L'effet «Streisand» – les blogues sauvent The Guardian
Today’s published Commons order papers contain a question to be answered by a minister later this week. The Guardian is prevented from identifying the MP who has asked the question, what the question is, which minister might answer it, or where the question is to be found.
The Guardian is also forbidden from telling its readers why the paper is prevented – for the first time in memory – from reporting parliament. Legal obstacles, which cannot be identified, involve proceedings, which cannot be mentioned, on behalf of a client who must remain secret.
The only fact the Guardian can report is that the case involves the London solicitors Carter-Ruck, who specialise in suing the media for clients, who include individuals or global corporations.
La nouvelle a rapidement faite le tour de la blogosphère. Plusieurs intrépides Internautes ont été puiser l’information en question sur le site du Parlement britannique (qui jouit de l’immunité parlementaire, une prérogative de la couronne britannique) afin de le diffuser sur leurs blogues. Avant que les avocats n’aient pu réagir, tous étaient au fait des efforts de suppression d’information de la compagnie Trafigura qui, selon le New York Times :
In August 2006, an independent shipping company, Trafigura, paid a local operator in Ivory Coast to dispose of waste from the treatment of low-quality gasoline. The operator dumped about 400 tons of the “slops” — a mixture of petrochemical waste and caustic soda — in open landfills around a large Ivorian city, Abidjan.
Comme le précise The Economist (17 oct, p. 67), il s’agit de l’effet Streisand, nommé en l’honneur de la chanteuse américaine qui a causé une furie dans Twitter et la blogoshère en tentant de faire supprimer des photos désobligeantes. La tentative de censure entraine une publicité corrélative.

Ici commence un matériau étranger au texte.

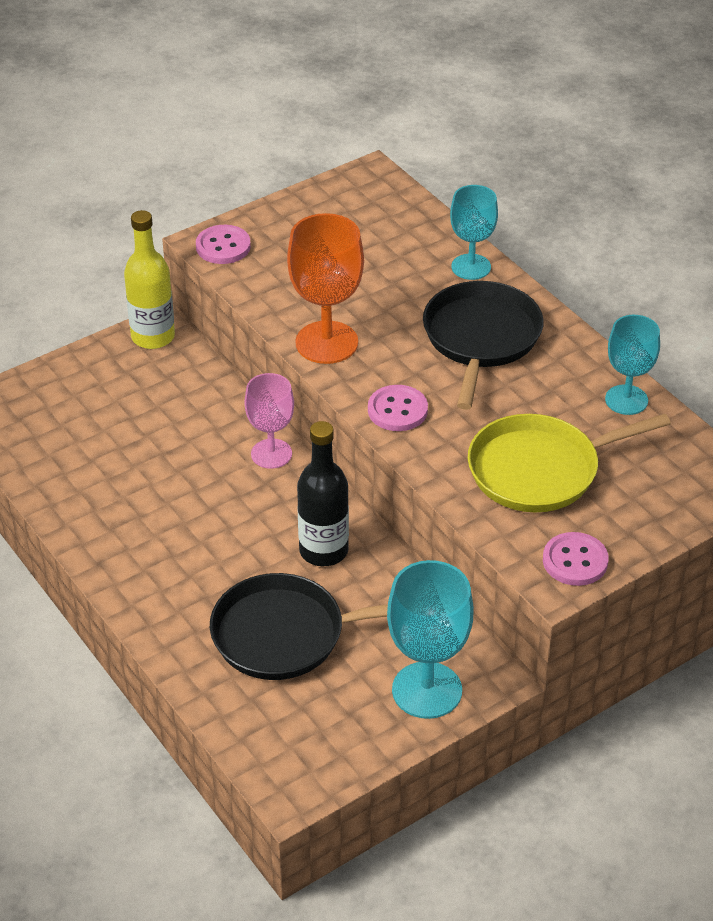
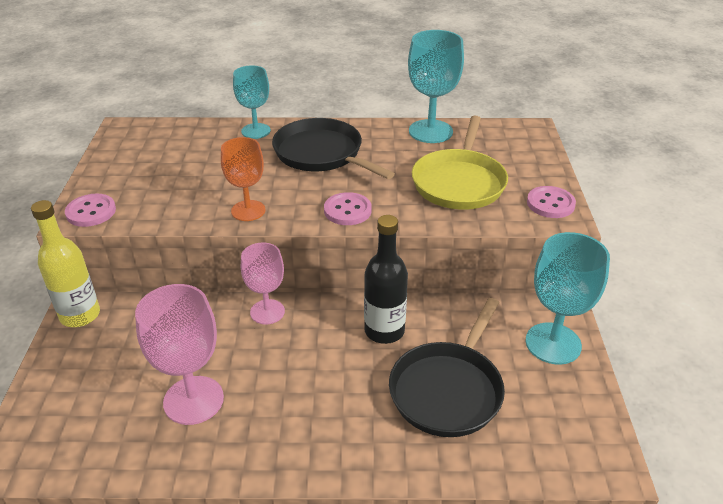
camera: 55 degrees left, 5 degrees down
orange goblet [287,213,364,364] -> orange goblet [221,137,266,221], size x0.66
turquoise goblet [605,315,660,415] -> turquoise goblet [408,30,464,143], size x1.51
none -> pink goblet [135,284,224,425]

En effet, The Economist précise que:
Britain’s libel laws are also under pressure from foreign governments, which are growing frustrated with London’s role as a “libel-tourism” destination. English libel law goes easy on the claimant, assuming that material written about him is false unless the defendant can prove otherwise, the reverse of the position in America. Nor need claimants prove actual damages: potential damage is enough. In 2005 Rachel Ehrenfeld, an American author, was fined £30,000 ($54,600) plus costs by an English court over a book that had sold 23 copies in Britain. In response, American states have passed laws allowing their courts to refuse to enforce foreign judgments if the country’s free-speech provisions are insufficiently sturdy. On October 12th California became the latest to do so.
Despite these pressures, English courts are clamping down harder, granting secret super-injunctions to avoid giving internet rumour-chasers any crumb of information. Over the past three years or so, secret injunctions have spread from the family courts to cases involving celebrities and now companies: Mr Stephens reckons that between 200 and 300 are in force at any time. These days judges lean towards granting pre-emptive injunctions before publication rather than forcing plaintiffs to sue after the story has come out, notes Padraig Reidy of the Index on Censorship, a freedom-of-expression outfit. “The concept of ‘publish and be damned’ doesn’t hold much sway in the Royal Courts of Justice at the moment,” he says.
Ce contenu a été mis à jour le 2009-11-02 à 16 h 05 min.